Highway A Sweet Mess After 40,000 Pounds Of Liquid Chocolate Spills From Tanker

Highway a sweet mess after 40,000 pounds of liquid chocolate spills from tanker

Though the resulting aroma was sweet, the rollover accident that caused a tanker truck to spill 40,000 pounds of hot, liquid chocolate on an Arizona freeway was anything but. There were no injuries or other vehicles involved in the accident, but the insurance impact is likely significant.

The accident appeared to have been caused by a structural failure as a latch that connects the truck with the trailer became detached, according to the Arizona Department of Public Safety. The Department and others were able to clean up the spilled chocolate quickly, unlike firefighters who had to use shovels, hot water and torches to remove a ton of hardened chocolate from a German roadway last month following a storage tank malfunction at a Westonnen chocolate factory.

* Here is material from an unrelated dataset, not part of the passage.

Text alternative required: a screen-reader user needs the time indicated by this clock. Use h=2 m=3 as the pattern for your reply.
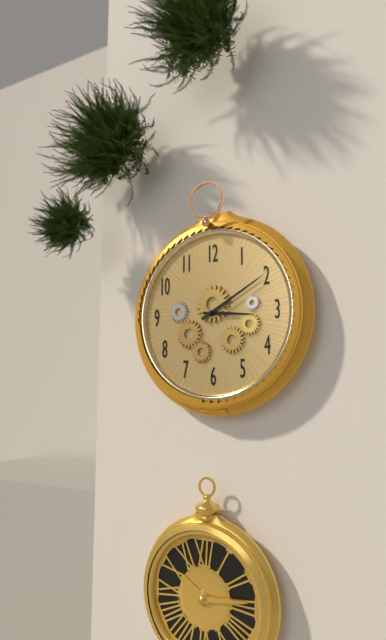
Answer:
h=3 m=10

Large truck accidents regularly create messes on U.S. and Canadian highways. The past few weeks have seen an overturned truck dump more than 40,000 pounds of frozen chicken tenders on Route 35 in Alabama; a tanker spill 50,000 liters of jet fuel onto a Toronto-area highway; and a tractor-trailer rollover in New York deposit so many cases of canned goods and other household items on I-88 that one lane was closed for 11 hours to clean up spilled cargo and fuel.

During the last two months of 2018 alone, an overturned tanker spilled 1,500 gallons of used cooking oil onto a highway in Pennsylvania; a trailer loaded with Christmas trees overturned on a Michigan roadway; and a Christmas Eve accident caused a FedEx truck to dump packages onto I-95 in Massachusetts.

The U.S. Federal Motor Carrier Safety Administration (FMCSA) 2017 Pocket Guide for Large Truck and Bus Statistics indicates more than 8.4 million single-unit trucks and nearly 2.8 million combination, or trailer-tractors, were involved in accidents in 2015.

Insurance can help cover the costs of incidents like the Arizona chocolate spill, where factors beyond a driver’s control are the cause, said Steve Shepard, Underwriting Manager, Transportation, Burns & Wilcox, Indianapolis, Indiana. However, who pays for the damage and cleanup is not always clear.

“There could be a few lines (of insurance) or multiple lines involved here,” Shepard said. “Even without bodily injuries the costs could be significant. Our goal is always to make sure clients are properly insured while still being able to make money in their business.”